If you had to choose a stock for the investing hall of shame over the last decade, AT&T (T 0.18%) would be a good candidate.

It's made two of the worst acquisitions of this century, spending more than $100 billion combined for DirecTV and Time Warner and paying a peak price for two vestiges of the traditional pay-TV ecosystem that were already showing signs of decline.

As for its core phone business, the company struggled to grow revenues and has lost market share to more nimble competitors like T-Mobile. As a result, the stock hit a 30-year low earlier this year. 

However, CEO John Stankey has promised to eliminate distractions and focus on the core telecom business, and the company's third-quarter results show those efforts starting to pay off.

Slow and steady progress

The stock finished up 6.5% Thursday as it raised its free cash flow guidance, and edged out top- and bottom-line estimates. It now expects free cash flow guidance of around $16.5 billion this year, up from a previous target of at least $16 billion.

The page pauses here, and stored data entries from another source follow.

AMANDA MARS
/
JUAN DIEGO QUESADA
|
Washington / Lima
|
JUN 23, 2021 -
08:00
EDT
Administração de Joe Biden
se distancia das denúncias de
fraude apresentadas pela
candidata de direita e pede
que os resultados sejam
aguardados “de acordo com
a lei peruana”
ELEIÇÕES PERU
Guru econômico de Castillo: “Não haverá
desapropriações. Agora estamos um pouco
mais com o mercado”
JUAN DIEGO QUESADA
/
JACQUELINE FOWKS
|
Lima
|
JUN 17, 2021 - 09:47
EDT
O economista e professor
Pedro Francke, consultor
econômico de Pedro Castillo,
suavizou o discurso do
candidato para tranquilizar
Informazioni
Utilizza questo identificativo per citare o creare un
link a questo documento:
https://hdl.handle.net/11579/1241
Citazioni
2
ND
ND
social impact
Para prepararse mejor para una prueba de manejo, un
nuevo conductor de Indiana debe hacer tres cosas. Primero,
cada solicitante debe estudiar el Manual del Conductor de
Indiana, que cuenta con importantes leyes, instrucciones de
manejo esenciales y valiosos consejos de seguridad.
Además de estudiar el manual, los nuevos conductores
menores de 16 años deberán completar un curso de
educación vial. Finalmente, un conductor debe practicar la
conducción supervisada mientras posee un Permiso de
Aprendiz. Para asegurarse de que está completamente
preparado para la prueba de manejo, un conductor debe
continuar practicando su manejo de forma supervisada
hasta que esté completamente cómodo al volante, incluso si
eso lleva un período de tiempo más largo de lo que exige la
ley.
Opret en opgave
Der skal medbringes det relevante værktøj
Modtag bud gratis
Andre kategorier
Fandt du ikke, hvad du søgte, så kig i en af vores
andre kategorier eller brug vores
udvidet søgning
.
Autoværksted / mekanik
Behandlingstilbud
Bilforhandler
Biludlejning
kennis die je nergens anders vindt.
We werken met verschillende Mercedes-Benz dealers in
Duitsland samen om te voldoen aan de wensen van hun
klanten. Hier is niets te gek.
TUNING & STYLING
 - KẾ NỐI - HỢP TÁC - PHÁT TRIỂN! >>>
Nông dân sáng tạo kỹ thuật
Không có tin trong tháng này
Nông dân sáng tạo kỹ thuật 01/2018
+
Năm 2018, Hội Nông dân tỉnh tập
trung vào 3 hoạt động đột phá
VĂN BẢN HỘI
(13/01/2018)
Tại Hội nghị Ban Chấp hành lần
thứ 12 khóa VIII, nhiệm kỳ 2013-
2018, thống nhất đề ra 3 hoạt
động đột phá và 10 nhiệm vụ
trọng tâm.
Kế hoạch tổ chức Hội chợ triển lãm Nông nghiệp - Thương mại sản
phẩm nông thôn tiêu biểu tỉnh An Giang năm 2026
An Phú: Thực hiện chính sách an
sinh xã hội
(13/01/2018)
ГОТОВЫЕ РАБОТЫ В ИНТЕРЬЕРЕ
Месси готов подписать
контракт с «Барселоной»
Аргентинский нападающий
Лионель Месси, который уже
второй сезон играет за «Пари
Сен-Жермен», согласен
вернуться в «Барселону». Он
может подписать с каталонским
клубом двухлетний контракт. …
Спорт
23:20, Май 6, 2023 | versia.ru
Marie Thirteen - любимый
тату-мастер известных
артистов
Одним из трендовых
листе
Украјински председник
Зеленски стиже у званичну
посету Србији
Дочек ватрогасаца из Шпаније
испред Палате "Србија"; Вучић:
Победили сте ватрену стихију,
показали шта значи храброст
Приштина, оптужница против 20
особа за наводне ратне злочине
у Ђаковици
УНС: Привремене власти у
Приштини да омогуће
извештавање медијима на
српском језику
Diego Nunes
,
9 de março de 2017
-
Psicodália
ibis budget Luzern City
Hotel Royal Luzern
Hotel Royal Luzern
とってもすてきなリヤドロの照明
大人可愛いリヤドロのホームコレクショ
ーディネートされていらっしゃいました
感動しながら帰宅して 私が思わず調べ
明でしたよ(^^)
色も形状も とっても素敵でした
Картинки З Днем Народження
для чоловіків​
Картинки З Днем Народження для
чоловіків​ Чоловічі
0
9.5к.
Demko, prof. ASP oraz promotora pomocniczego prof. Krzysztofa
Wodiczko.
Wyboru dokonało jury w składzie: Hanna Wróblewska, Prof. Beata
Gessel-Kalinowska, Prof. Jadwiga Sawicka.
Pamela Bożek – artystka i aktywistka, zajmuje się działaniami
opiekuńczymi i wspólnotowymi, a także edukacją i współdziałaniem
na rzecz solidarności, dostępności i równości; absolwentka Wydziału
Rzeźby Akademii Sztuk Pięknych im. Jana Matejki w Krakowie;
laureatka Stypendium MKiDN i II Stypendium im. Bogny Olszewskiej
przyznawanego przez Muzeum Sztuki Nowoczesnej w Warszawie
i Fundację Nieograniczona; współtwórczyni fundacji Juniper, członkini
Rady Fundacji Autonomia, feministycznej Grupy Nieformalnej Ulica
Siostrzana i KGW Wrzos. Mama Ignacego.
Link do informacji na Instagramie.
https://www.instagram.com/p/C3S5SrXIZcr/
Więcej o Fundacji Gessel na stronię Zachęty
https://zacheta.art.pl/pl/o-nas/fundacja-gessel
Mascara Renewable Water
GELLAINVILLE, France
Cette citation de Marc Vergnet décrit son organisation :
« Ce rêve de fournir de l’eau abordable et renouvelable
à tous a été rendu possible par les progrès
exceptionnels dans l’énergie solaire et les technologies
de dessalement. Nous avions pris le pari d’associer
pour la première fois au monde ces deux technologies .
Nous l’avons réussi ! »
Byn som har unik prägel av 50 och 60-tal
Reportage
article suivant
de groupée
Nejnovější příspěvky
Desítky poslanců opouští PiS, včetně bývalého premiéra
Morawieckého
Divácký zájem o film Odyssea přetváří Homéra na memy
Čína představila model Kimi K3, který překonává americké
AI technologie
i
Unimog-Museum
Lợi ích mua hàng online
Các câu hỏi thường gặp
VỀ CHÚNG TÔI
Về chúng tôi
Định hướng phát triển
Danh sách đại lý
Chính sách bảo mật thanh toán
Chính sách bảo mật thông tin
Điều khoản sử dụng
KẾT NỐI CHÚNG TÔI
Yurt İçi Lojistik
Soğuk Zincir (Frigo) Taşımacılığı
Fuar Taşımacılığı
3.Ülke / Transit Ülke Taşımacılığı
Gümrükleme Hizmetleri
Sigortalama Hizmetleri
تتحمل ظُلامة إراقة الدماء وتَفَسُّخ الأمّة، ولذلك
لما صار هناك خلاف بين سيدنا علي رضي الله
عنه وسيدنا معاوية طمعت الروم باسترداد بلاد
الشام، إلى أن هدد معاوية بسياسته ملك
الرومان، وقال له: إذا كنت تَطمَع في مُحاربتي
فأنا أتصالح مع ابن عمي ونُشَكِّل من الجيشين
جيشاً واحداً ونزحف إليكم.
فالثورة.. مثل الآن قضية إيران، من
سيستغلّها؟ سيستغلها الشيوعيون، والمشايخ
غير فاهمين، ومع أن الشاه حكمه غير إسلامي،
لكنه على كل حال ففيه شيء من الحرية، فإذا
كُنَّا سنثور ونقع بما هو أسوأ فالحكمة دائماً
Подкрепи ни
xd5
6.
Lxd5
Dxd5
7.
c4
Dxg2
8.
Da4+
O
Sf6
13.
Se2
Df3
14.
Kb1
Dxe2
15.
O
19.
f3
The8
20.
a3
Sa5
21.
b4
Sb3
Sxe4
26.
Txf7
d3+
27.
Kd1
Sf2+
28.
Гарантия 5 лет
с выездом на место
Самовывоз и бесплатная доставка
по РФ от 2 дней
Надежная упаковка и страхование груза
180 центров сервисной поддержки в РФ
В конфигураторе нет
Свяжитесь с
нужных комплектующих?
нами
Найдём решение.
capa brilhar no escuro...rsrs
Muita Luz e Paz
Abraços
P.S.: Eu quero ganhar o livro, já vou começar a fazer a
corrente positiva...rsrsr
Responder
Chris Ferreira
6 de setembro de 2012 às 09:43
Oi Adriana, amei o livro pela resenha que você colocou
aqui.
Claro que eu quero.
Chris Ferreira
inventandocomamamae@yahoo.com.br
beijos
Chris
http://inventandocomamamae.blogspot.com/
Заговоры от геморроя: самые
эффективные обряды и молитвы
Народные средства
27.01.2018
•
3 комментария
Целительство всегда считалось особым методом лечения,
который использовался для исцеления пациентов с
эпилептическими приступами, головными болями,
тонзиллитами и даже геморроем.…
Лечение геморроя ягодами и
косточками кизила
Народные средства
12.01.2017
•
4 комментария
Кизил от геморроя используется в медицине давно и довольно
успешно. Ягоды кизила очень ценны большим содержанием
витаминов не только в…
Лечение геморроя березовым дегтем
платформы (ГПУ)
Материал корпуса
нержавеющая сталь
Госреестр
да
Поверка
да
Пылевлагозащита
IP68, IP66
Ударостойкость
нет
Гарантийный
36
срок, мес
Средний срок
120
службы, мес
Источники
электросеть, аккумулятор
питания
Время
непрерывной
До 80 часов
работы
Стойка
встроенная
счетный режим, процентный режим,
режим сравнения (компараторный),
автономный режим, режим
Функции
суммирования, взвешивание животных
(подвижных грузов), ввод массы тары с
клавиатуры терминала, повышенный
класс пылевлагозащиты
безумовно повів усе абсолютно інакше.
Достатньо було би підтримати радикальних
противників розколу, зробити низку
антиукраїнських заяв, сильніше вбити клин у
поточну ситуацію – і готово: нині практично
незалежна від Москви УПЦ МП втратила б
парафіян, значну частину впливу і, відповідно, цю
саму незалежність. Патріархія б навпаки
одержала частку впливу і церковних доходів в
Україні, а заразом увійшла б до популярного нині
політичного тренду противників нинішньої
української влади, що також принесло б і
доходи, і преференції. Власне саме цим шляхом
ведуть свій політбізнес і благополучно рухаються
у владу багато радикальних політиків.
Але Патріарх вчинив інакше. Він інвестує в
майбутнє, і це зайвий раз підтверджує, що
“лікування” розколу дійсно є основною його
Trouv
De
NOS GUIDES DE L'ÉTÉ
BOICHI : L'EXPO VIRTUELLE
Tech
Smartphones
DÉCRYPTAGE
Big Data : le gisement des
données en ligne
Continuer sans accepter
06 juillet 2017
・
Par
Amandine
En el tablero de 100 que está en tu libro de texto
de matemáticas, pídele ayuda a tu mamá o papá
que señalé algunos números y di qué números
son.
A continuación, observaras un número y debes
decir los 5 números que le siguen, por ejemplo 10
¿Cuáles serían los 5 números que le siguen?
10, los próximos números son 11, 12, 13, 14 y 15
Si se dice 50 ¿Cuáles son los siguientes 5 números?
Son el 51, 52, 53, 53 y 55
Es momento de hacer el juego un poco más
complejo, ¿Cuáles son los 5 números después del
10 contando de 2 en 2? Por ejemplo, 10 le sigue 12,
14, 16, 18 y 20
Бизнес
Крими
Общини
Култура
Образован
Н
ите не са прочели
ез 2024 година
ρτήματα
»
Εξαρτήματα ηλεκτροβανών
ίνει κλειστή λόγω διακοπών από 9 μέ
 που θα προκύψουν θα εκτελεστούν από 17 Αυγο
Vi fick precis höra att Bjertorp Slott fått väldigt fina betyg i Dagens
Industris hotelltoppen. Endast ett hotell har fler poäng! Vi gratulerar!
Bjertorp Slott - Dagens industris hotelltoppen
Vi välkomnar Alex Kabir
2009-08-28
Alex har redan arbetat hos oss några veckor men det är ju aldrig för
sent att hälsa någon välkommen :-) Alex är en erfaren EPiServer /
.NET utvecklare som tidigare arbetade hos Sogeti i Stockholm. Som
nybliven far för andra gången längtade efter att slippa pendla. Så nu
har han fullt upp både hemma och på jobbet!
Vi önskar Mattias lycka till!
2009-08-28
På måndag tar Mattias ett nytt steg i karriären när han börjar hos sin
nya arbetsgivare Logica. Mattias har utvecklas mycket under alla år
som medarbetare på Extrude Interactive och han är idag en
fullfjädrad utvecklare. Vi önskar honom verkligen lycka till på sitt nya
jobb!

It also expects full-year adjusted earnings before interest, taxes, depreciation, and amortization (EBITDA) growth of 4%, up from its earlier forecast of at least 3%.

Revenue rose 1% to $30.4 billion in the quarter, ahead of the consensus at $30.19 billion, and adjusted earnings per share fell from $0.68 to $0.64, but still topped analyst expectations of $0.62. 

The company added 468,000 monthly paying phone customers, bringing its total to 70.8 million, and mobility service revenue, which is its key growth category, was up 3.7%. 

Stankey said the company's efforts to invest in the business and improve its value proposition are paying off, arguing on the earnings call:

The tale of the tape is clear. Customers are staying with us longer and spending more with us. Just take a look at our consistent low churn, increasing ARPUs, and improving returns. Why? Because we're providing more value to customers.

Churn for monthly paying phone subscribers fell 5 basis points from a year ago to 0.79%. 

Two people working on telecom equipment pole.

Image source: AT&T.

Taking care of business

AT&T continues to expand its 5G infrastructure. Its mid-band 5G spectrum now covers more than 190 million customers, and it's on track to reach at least 200 million by the end of the year.  

The company is cutting costs, making progress on its goal of cutting an additional $2 billion or more in costs over the next three years. It's also innovating, launching the AT&T Internet Air fixed wireless residential service, a plug-and-play device customers can set up at home to get wi-fi running in less than 15 minutes.

AT&T's fiber internet is also experiencing solid growth, adding 296,000 new subscribers. Fiber can now reach 20.7 million customers and 3.3 million business customer locations.

Is AT&T stock finally a buy?

AT&T isn't going to wow any investors with 1% revenue growth, but the company is clearly making progress. Its 5% growth in adjusted operating income, reflecting the effect of cost cuts and leverage in the mobility business, qualifies as a victory for the long-suffering stock.

Looking ahead to next year, management has said that it expects capital expenditures to come down from a peak in 2022 and 2023. That should give a lift to free cash flow, though AT&T expects less of a contribution from DirecTV and higher taxes next year. The company is also on track to reach its target of 2.5 times net debt to adjusted EBITDA by the first half of 2025.

Following Thursday's results, AT&T now trades at a price-to-earnings ratio of just 6.1 and offers a 7.7% dividend yield.

With churn improving and postpaid subscriber growth remaining solid, the worst is probably in the past for AT&T's stock. However, the company will have to deliver meaningful growth for the stock to deliver a substantial breakout from here. Income investors can buy the stock for the 7% yield, and get the added bonus of a potential rebound in the stock price.